-- INFORMATION PROVIDED follows --
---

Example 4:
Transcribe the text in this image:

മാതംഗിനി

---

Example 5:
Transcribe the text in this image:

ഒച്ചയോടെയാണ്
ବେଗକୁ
-- INFORMATION PROVIDED concluded --
→ **WORK ITEM**
Exactly as written, give the records again.

→ **RESULT OF THIS EXERCISE**
---

Example 4:
Transcribe the text in this image:

മാതംഗിനി

---

Example 5:
Transcribe the text in this image:

ഒച്ചയോടെയാണ്
ବେଗକୁ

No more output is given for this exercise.